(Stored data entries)
-.-.-
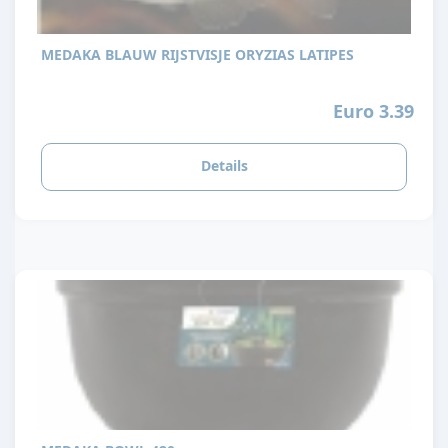
Waarom Medaka's?
Beginnersvriendelijk: Vanwege hun sterke en aanpasbare
MEDAKA BLAUW RIJSTVISJE ORYZIAS LATIPES
karakter zijn het ideale vissen voor beginners.
Winterhard: Ze zijn bestand tegen lage temperaturen,
Euro 3.39
waardoor ze zich goed kunnen redden in kouder water.
Onderhoudsvriendelijk: Medaka's zijn zelfvoorzienend en
Details
hebben geen actief filter of luchtsteen nodig; lavasteen split
volstaat als bacteriefilter.
Decoratief: Hun levendige kleuren en interessante koi-
achtige patronen maken ze een prachtige toevoeging aan
elke vijver of aquarium.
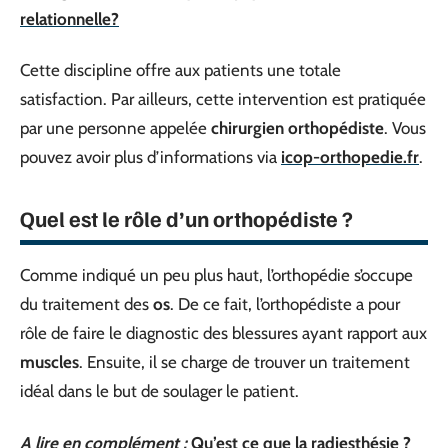
relationnelle?
Cette discipline offre aux patients une totale
satisfaction. Par ailleurs, cette intervention est pratiquée
par une personne appelée
chirurgien orthopédiste
. Vous
pouvez avoir plus d’informations via
icop-orthopedie.fr
.
Quel est le rôle d’un orthopédiste ?
Comme indiqué un peu plus haut, l’orthopédie s’occupe
du traitement des
os
. De ce fait, l’orthopédiste a pour
rôle de faire le diagnostic des blessures ayant rapport aux
muscles
. Ensuite, il se charge de trouver un traitement
idéal dans le but de soulager le patient.
A lire en complément :
Qu’est ce que la radiesthésie ?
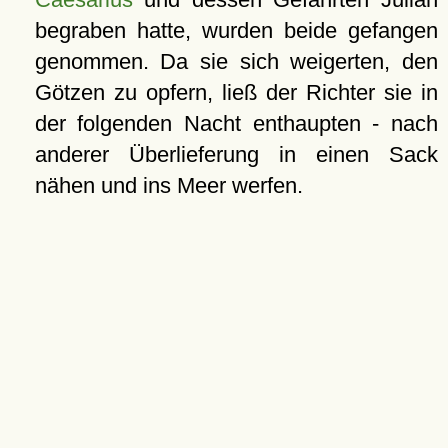
begraben hatte, wurden beide gefangen
genommen. Da sie sich weigerten, den
Götzen zu opfern, ließ der Richter sie in
der folgenden Nacht enthaupten - nach
anderer Überlieferung in einen Sack
nähen und ins Meer werfen.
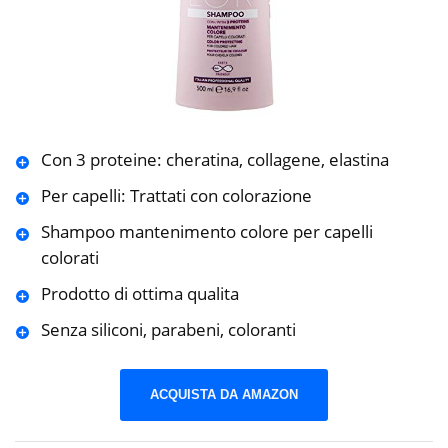
Con 3 proteine: cheratina, collagene, elastina
Per capelli: Trattati con colorazione
Shampoo mantenimento colore per capelli
colorati
Prodotto di ottima qualita
Senza siliconi, parabeni, coloranti
ACQUISTA DA AMAZON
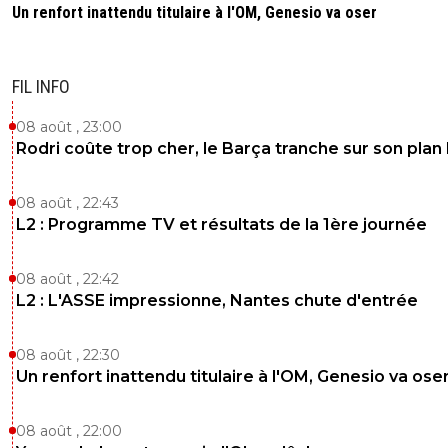
Un renfort inattendu titulaire à l'OM, Genesio va oser
1
+
Répondre
ol1954
11 juin 2026 à 19:56
+
95
FIL INFO
Alvaro !! foot 01 ne le connaît pas très bien , alors
1
+
Répondre
08 août , 23:00
Rodri coûte trop cher, le Barça tranche sur son plan
sergio34
11 juin 2026 à 19:52
+
210
08 août , 22:43
Bla... Bla... Bla...
L2 : Programme TV et résultats de la 1ère journée
0
+
Répondre
08 août , 22:42
jeffninho
11 juin 2026 à 19:50
+
330
L2 : L'ASSE impressionne, Nantes chute d'entrée
Bof, je préfère Duran Duran.
0
+
Répondre
08 août , 22:30
Un renfort inattendu titulaire à l'OM, Genesio va ose
「-𝙻𝚢𝚘𝚗𝚗𝚊𝚒𝚜®」
11 juin 2026 à 19:40
+
527
Suite à ma petite enquête, les fans du Borussia sont un
08 août , 22:00
: on tient un très gros potentiel. Même son de cloche du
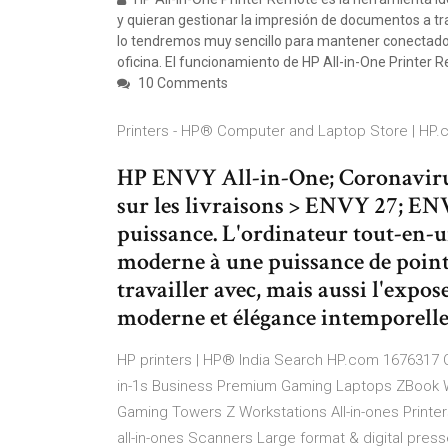
y quieran gestionar la impresión de documentos a tr
lo tendremos muy sencillo para mantener conectados
oficina. El funcionamiento de HP All-in-One Printer
10 Comments
Printers - HP® Computer and Laptop Store | HP
HP ENVY All-in-One; Coronavirus
sur les livraisons > ENVY 27; E
puissance. L'ordinateur tout-en-
moderne à une puissance de point
travailler avec, mais aussi l'expos
moderne et élégance intemporell
HP printers | HP® India Search HP.com 1676317 
in-1s Business Premium Gaming Laptops ZBook W
Gaming Towers Z Workstations All-in-ones Printe
all-in-ones Scanners Large format & digital press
-.-.-
## [Task requirements]
What lines in the entries above hold "renfort"? Copy every one.

## [Worked solution]
Un renfort inattendu titulaire à l'OM, Genesio va oser
Un renfort inattendu titulaire à l'OM, Genesio va ose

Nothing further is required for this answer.